One of those bizarre juxtapositions of events happened to me this morning. A couple of years ago – through Facebook as it happens – I made contact with an old friend from 25 years before. We had been really close (yes, really close) and it was a joyous reunion. There were none of the potential disasters that can accompany such blasts from the past: I haven’t rushed into divorce proceedings, nor broken my wedding vows. Inevitably in the first rush of excitement we met up frequently and spoke regularly, catching up on a quarter of a century of our separate lives. Equally inevitably, as time’s gone on, we’ve sunk back into the more normal rhythm of friendly contact – well certainly normal if one of the partners is a bloke, and even more so if that bloke is me. I am possibly the world’s worst maintainer of contact, even with those where I’d be devastated were I to lose that contact.
And so it was that whilst shaving this morning my friend drifted across my consciousness, along with the realisation that we’d not touched base for several weeks. As I scraped away at the haggard visage that is my morning (morning? Who am I kidding? All times share equally in this dreary attribute) face I also reflected that on this occasion the culprit was not me. This is, I suspect, another mostly male notion, but I tend to run all my communications as if they were conducted on short-wave radio. Once I’ve said, “Over, Roger”, my responsibilities are discharged until the other party responds. I mean, for me to initiate contact again might look like harassment, surely.
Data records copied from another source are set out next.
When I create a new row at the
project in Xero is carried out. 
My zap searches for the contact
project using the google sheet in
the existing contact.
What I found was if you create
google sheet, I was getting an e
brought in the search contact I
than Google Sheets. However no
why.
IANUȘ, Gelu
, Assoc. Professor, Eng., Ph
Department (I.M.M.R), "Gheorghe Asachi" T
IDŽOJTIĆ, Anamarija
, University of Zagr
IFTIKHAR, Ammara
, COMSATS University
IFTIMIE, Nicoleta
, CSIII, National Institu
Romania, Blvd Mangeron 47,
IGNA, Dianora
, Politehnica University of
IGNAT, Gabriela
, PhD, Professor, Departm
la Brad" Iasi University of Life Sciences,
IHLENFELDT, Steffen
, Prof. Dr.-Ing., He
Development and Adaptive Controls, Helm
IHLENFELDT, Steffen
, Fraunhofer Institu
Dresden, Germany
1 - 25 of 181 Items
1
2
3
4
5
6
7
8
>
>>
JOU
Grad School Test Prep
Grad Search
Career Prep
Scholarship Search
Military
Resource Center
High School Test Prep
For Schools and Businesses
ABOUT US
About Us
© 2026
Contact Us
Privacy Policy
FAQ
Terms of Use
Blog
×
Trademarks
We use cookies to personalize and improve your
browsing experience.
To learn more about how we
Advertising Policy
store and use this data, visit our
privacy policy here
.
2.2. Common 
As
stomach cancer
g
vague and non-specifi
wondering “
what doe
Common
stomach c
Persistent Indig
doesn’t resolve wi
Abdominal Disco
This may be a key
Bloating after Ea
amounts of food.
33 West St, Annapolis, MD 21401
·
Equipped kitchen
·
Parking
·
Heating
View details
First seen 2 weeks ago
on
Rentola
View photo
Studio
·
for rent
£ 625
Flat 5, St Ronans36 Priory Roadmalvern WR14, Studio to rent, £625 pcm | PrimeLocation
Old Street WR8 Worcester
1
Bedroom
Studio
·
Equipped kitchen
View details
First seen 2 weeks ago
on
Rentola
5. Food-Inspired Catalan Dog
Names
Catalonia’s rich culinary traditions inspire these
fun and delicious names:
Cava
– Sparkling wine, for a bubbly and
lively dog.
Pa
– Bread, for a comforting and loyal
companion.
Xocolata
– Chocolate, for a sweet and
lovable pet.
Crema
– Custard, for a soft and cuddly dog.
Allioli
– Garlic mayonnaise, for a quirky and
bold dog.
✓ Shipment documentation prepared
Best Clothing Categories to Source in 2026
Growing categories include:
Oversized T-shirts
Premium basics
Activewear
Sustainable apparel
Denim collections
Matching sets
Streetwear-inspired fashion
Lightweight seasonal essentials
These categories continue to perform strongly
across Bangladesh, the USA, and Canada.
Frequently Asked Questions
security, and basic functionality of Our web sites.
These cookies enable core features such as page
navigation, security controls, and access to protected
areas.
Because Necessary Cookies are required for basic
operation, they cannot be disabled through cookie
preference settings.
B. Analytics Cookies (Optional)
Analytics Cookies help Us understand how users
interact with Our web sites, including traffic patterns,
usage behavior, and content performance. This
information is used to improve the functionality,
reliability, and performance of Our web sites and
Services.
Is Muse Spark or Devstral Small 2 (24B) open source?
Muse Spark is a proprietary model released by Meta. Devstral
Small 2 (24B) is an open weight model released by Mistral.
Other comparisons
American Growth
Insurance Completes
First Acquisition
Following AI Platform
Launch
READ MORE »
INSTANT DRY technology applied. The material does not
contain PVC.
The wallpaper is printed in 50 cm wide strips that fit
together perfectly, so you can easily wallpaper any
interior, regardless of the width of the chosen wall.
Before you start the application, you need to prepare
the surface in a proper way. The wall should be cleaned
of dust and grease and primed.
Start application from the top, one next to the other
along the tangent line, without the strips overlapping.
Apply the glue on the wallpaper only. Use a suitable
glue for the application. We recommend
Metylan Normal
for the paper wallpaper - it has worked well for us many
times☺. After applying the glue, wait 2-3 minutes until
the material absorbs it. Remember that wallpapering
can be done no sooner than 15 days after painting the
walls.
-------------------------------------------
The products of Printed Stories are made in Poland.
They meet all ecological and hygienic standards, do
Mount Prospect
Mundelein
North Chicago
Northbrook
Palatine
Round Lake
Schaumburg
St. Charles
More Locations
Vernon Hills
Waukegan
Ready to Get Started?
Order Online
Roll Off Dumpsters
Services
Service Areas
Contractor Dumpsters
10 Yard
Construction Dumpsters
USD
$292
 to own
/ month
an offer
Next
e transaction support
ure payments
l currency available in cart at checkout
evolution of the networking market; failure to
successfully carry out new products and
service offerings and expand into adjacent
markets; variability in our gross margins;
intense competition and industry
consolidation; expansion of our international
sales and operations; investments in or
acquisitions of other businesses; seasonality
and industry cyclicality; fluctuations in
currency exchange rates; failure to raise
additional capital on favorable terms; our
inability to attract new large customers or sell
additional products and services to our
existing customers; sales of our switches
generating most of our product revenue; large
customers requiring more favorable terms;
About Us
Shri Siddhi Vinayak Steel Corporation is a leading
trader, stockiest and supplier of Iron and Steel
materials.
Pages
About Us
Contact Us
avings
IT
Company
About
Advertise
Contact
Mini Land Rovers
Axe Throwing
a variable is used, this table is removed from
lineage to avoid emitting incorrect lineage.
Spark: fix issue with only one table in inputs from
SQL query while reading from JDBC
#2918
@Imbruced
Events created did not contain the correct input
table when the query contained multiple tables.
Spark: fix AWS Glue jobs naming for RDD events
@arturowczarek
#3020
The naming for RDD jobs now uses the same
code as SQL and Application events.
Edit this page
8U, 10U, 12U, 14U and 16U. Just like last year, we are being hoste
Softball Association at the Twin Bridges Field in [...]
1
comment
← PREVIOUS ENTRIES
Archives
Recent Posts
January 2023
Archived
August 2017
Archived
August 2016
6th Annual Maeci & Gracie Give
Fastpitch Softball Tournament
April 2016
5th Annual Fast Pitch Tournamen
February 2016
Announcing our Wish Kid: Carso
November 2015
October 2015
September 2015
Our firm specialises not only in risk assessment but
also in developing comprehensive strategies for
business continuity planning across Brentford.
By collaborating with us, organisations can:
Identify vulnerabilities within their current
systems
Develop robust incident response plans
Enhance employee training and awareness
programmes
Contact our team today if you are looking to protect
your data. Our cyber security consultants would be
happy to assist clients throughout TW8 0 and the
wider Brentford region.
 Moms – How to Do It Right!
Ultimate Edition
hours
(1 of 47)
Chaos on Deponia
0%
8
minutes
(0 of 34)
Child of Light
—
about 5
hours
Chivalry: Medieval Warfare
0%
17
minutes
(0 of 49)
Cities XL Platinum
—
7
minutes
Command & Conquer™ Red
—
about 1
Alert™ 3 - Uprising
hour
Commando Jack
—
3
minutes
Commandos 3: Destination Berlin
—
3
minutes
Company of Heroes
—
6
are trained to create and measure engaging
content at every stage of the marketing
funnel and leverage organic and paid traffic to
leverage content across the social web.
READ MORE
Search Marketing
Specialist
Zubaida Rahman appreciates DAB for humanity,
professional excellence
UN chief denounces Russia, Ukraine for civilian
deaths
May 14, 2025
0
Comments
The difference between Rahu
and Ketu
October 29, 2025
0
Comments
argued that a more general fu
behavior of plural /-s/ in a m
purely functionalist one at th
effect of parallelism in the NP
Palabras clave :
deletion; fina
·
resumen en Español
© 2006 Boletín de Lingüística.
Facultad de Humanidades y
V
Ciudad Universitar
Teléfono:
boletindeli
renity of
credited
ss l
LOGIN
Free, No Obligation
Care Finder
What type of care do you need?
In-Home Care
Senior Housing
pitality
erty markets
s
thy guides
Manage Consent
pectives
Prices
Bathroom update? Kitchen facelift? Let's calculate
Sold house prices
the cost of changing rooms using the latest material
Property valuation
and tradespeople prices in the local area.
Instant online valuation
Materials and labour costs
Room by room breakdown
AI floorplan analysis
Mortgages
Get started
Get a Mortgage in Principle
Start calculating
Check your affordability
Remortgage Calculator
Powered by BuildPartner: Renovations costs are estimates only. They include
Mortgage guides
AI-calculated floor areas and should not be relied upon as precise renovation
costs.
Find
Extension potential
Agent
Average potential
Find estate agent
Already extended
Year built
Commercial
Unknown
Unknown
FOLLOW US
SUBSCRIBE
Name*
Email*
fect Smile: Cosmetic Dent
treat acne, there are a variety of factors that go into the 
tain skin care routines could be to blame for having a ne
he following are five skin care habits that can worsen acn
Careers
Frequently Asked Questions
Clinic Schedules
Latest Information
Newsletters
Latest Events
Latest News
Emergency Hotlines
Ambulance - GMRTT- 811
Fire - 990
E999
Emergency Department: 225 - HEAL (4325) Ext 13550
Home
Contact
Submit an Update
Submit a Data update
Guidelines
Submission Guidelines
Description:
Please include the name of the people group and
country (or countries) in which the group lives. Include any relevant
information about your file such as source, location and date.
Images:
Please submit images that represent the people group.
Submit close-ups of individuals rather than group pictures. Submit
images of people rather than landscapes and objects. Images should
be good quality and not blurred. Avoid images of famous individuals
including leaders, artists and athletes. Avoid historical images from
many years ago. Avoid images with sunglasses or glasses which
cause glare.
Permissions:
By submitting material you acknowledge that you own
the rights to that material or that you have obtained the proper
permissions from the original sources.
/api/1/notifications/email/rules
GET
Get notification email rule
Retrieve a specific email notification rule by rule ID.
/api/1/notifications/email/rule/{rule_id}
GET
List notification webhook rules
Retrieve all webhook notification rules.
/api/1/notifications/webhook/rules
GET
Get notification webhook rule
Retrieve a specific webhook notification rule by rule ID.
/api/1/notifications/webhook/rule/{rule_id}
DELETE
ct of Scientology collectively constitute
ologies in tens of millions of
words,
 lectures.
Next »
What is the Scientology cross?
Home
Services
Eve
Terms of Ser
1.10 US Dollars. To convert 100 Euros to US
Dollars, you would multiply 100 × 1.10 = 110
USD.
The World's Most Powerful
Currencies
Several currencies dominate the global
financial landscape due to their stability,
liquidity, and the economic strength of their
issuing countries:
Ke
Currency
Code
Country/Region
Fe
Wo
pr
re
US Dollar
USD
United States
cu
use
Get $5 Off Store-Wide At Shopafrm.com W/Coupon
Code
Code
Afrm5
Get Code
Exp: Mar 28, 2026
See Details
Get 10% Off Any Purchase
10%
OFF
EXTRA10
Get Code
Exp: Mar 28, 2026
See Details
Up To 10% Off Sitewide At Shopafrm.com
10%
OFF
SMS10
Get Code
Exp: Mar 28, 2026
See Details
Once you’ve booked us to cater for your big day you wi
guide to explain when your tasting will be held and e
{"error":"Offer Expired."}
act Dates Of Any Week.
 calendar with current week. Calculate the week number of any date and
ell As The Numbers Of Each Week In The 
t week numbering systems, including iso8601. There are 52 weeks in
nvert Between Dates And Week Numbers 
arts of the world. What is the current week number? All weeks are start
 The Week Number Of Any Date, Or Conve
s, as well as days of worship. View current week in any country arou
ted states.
The only exception that can be made is if the re-initiated contact is dripping with irony and humour, and thus can insulate me from any suggestion that I might be feeling needy or any of that other emotional guff. So between razor strokes and vigorous rinsing of the blade – there is no electric razor permitted in my house – I began to construct the text that I would send later in the day. It was to be full of “if you’re still alive”s and “not sure if you’ll remember me”s and other indicators that this was a merely casual and light-hearted prompt fully free of any taint of hurt or regret. My friend was supposed to feel guilty, but also to know that it really didn’t matter to me at all and I wasn’t in any sense pining for her electronic touch. Actually, I’d missed her quite badly, but I could see no benefit whatever in letting her know the fact.
At that very moment, the irritating chimes of my text-received indicator went off in the living room. It was a cheery “long time baby!!” from none other than the friend we’ve been discussing. Of course, all you hard-bitten scientists and high-minded sceptics will even now be marshalling your arguments in anticipatory refutation of even a scintilla of a suggestion that there might be anything happening here beyond the mighty and dispassionate hand of cold coincidence. And I know you’re right. I know all about the arguments that crush any possibility of romantic fantasy by reminding me curtly that for all those times I’ve thought about my friend and no sudden text has been received I’ve never felt it necessary to comment on the event. The dog didn’t bark, and that’s that. So what that it now appears to be yapping like an especially annoying Pekingese?
Well, actually, I don’t give a toss. Life is entirely meaningless unless we construct a meaning for it. If you want to live in the arid conviction that nothing can be significant in your life unless it can be tested in a conveniently situated Large Hadron Collider, then be my guest. I’m thrilled that my friend has contacted me, and the delicious coincidence of that contact being made at the moment that she was also in my thoughts adds to my pleasure, and heightens its apparent significance. Yes, I have selected this event, and yes, I am giving it my attention. It pleases me to do so. And anyway, where’s the proof that there isn’t something else going on here?